Write down the listing again exactly as it appears below, without its pictures.

#### THE DATA
====================

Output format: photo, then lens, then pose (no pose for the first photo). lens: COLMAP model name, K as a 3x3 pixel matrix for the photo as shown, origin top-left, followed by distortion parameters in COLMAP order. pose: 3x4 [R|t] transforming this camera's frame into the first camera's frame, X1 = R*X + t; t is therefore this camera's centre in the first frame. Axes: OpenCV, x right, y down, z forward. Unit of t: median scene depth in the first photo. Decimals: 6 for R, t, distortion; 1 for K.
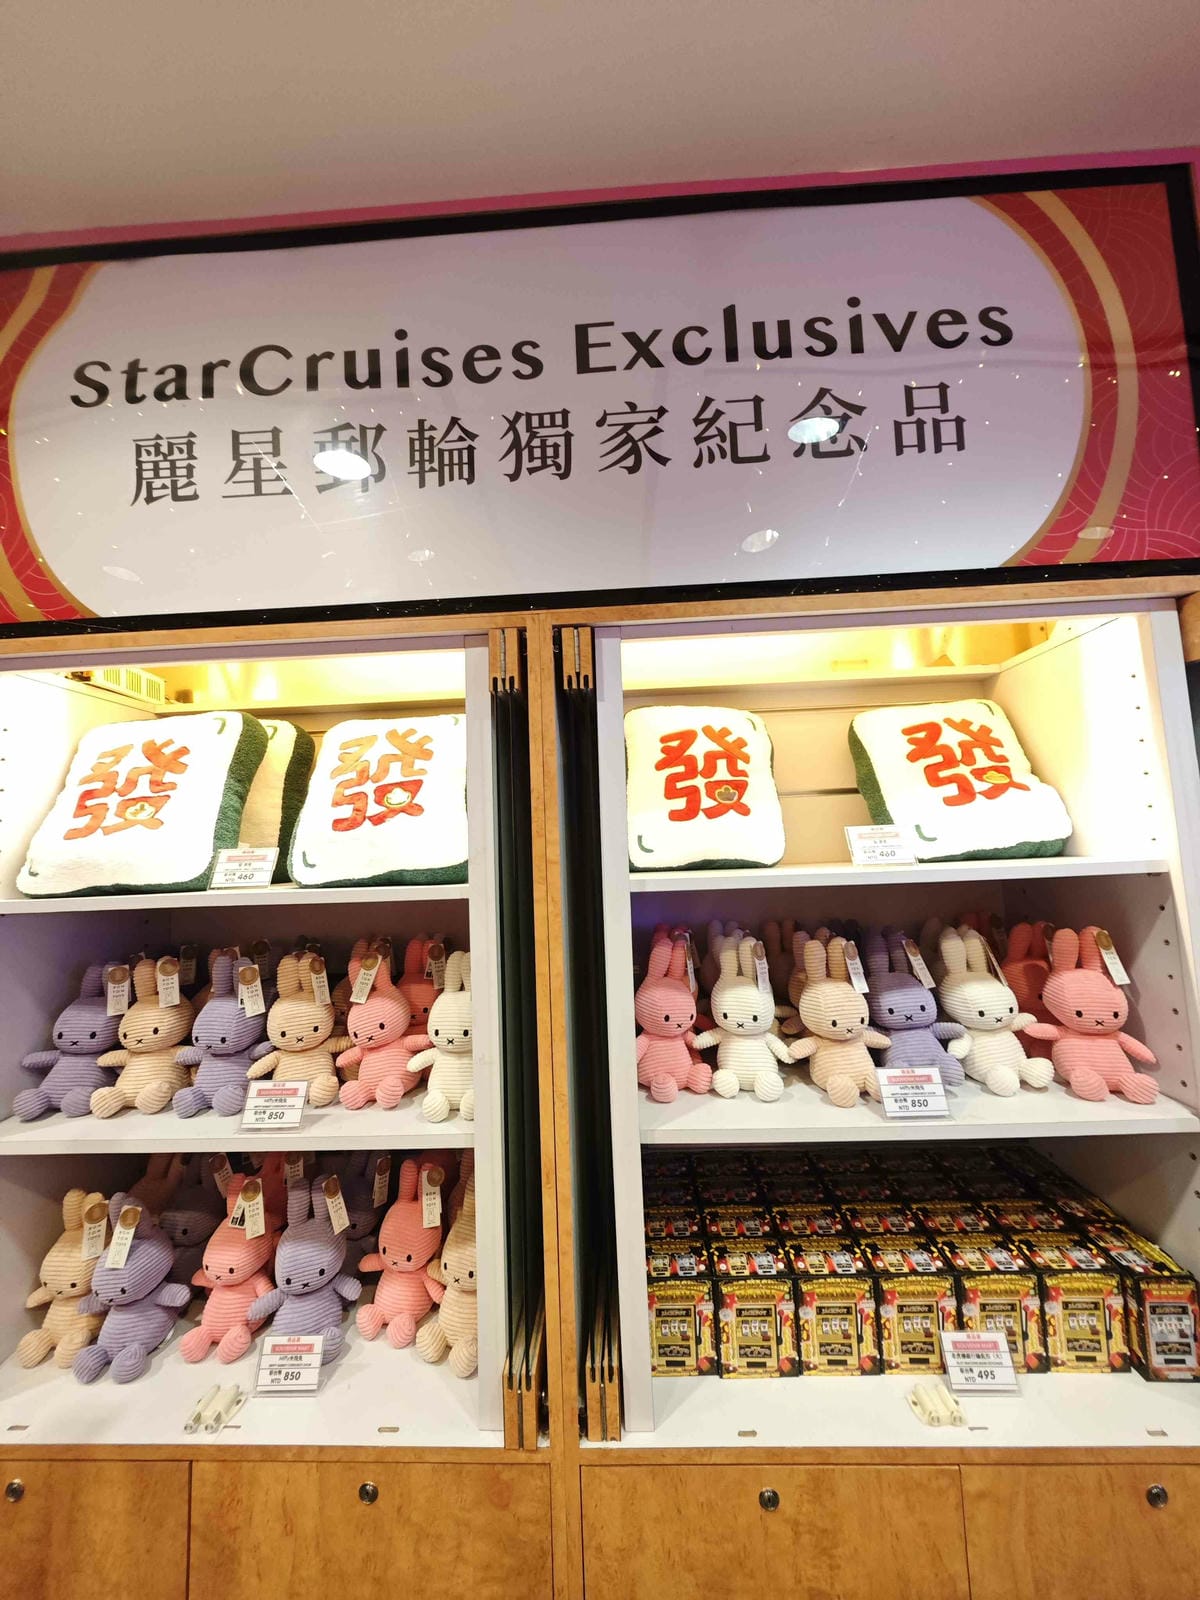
lens RADIAL K [[576.7, 0, 600.4], [0, 576.7, 805.8], [0, 0, 1]] dist [0.010633, 0.000208]
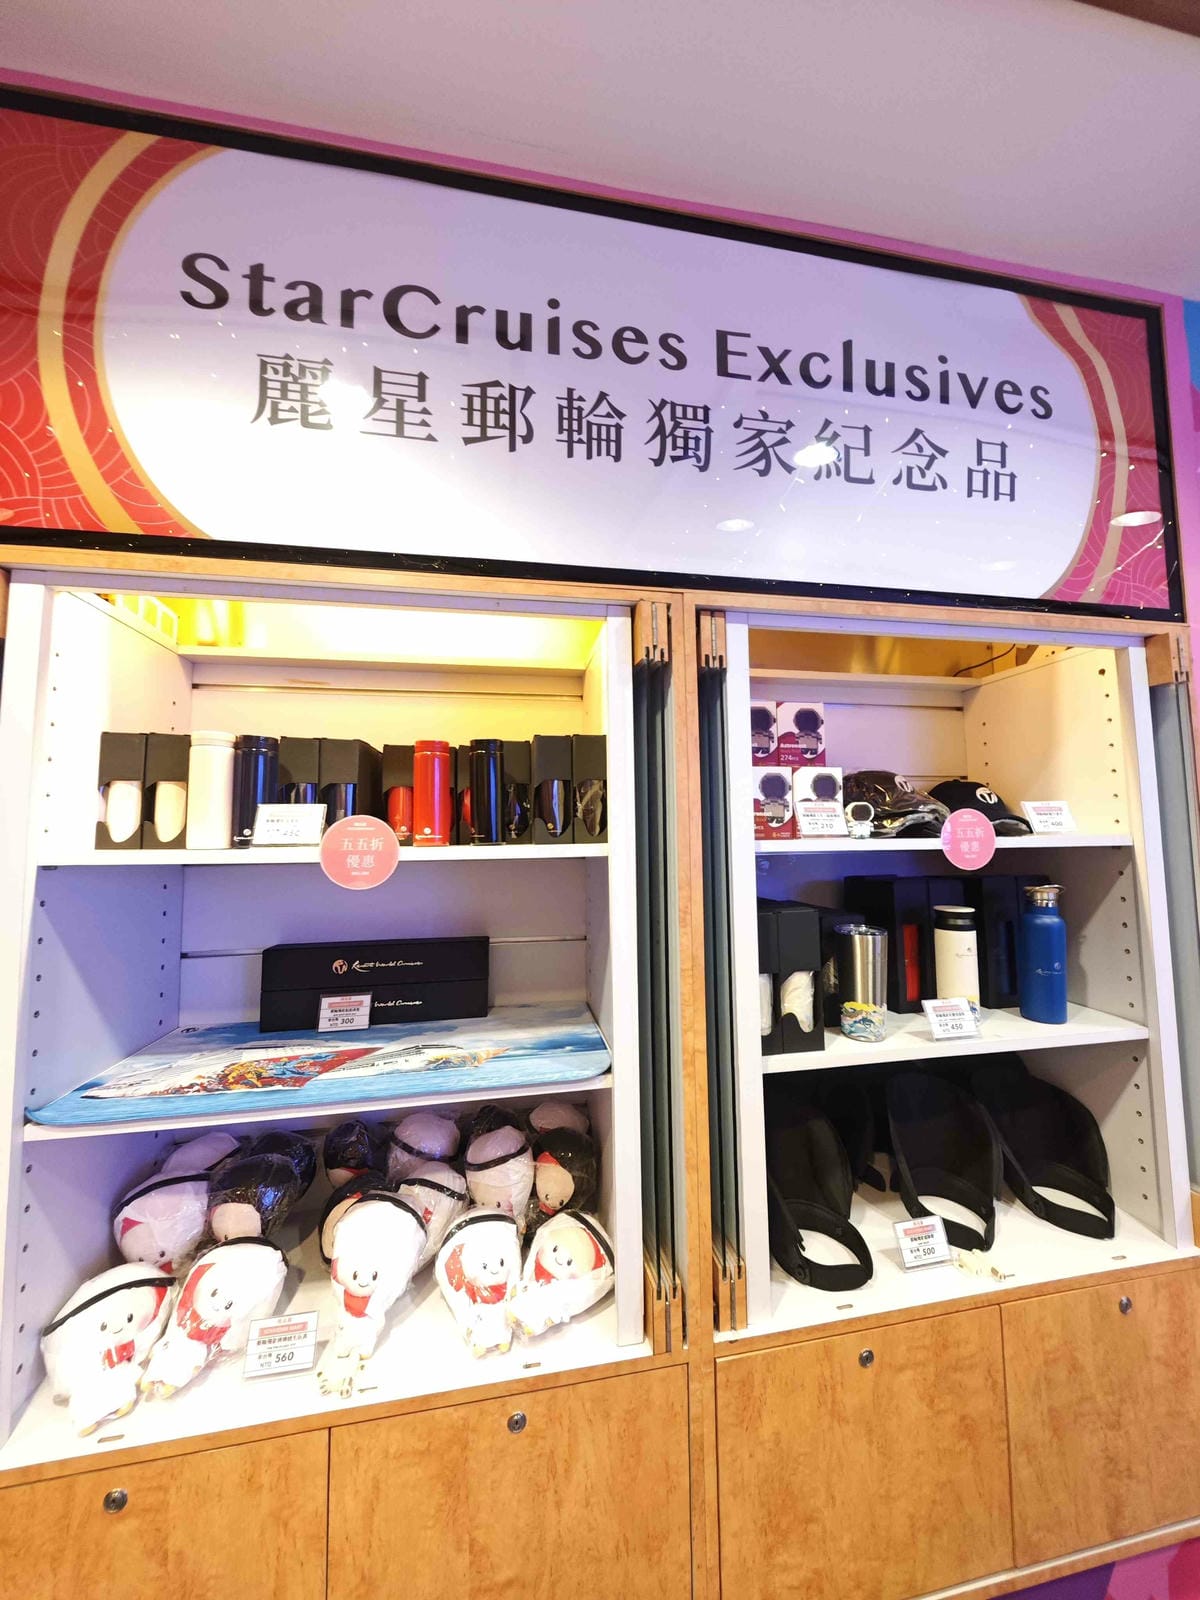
lens RADIAL K [[563.9, 0, 599.1], [0, 563.9, 794.0], [0, 0, 1]] dist [0.006813, -0.000128]
pose [[0.977008, 0.042019, 0.209022, -0.445308], [-0.045246, 0.998919, 0.010678, 0.034284], [-0.208347, -0.019890, 0.977853, -0.002308]]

====================

#### WRITTEN SOLUTION
Output format: photo, then lens, then pose (no pose for the first photo). lens: COLMAP model name, K as a 3x3 pixel matrix for the photo as shown, origin top-left, followed by distortion parameters in COLMAP order. pose: 3x4 [R|t] transforming this camera's frame into the first camera's frame, X1 = R*X + t; t is therefore this camera's centre in the first frame. Axes: OpenCV, x right, y down, z forward. Unit of t: median scene depth in the first photo. Decimals: 6 for R, t, distortion; 1 for K.
lens RADIAL K [[576.7, 0, 600.4], [0, 576.7, 805.8], [0, 0, 1]] dist [0.010633, 0.000208]
lens RADIAL K [[563.9, 0, 599.1], [0, 563.9, 794.0], [0, 0, 1]] dist [0.006813, -0.000128]
pose [[0.977008, 0.042019, 0.209022, -0.445308], [-0.045246, 0.998919, 0.010678, 0.034284], [-0.208347, -0.019890, 0.977853, -0.002308]]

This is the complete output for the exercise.